Last week I went to wake up my 11 -year-old. She was snuggled deep under the covers. I found her soft cheeks and I kissed them telling her it was time to get up. I kissed them some more, smooshing her cheeks and doing fish kisses all over her face, and she started to smile and stretch and I could feel the rumbles of a laugh building inside her. I started being silly and her arms wrapped around my neck and then ... then I remembered I needed to keep moving.

I untangled myself. Her arms dropped and I grabbed some dirty clothes from the floor and put an old wrapper in my pocket for the bin and I kept on going.

Not long after my 16-year-old called from her room as I walked past. She wanted to talk about a book she was reading. She'd stayed up late unable to put it down. I recognised her immersion and excitement in a story that had the power to take her into another world and I stopped at her doorway. A character in the book reminded her of me and I didn't ask "Oh, how?" or "Really, me?" or even "Was she Miss Universe?". I stood at her door thinking I need to keep going. I need to keep moving. "That's great," I said. "I'll have to have a look at that book tonight."

◆ ◆ ◆ ◆ ◆ ◆ ◆

- STATED EXERCISE 1 -
Decide whether each statement below agrees with the morning passage about the two daughters. Answer yes or no for each, quoting the deciding words of the passage.
(a) The 11-year-old was under the covers when the narrator came to wake her.
(b) The narrator asked the 16-year-old how the book's character resembled the narrator.
(c) The 16-year-old had stayed up late reading the book.
- STATED EXERCISE 2 -
List every question that the narrator of the morning passage about the two daughters says they did not ask.
- STATED EXERCISE 3 -
Extend the morning passage about the two daughters, starting right after its final sentence.

- GIVEN INFORMATION -
◆ ◆ ◆ ◆ ◆ ◆ ◆

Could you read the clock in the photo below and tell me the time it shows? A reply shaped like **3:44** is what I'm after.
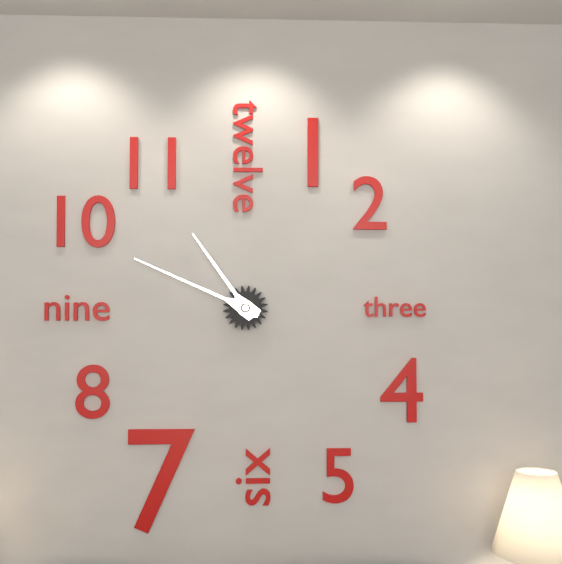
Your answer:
**10:49**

◆ ◆ ◆ ◆ ◆ ◆ ◆

- WRITTEN REPLY 1 -
(a) Yes: "She was snuggled deep under the covers."
(b) No: 'I didn't ask "Oh, how?"'
(c) Yes: "She'd stayed up late unable to put it down."

- WRITTEN REPLY 2 -
- "Oh, how?"
- "Really, me?"
- "Was she Miss Universe?"

- WRITTEN REPLY 3 -
"The problem is a mother who has forgotten how to stop for the moments she's lucky to have in the mornings."

The 14-year-old (yes, middle child) just quietly got herself ready, lunch packed, everything done and I think we simply glided past each other in a hallway.

Then we were gone.

It was only when I sort of stopped. When I was one block from work and jay-running across a road that I replayed my morning in my head and saw what I was doing.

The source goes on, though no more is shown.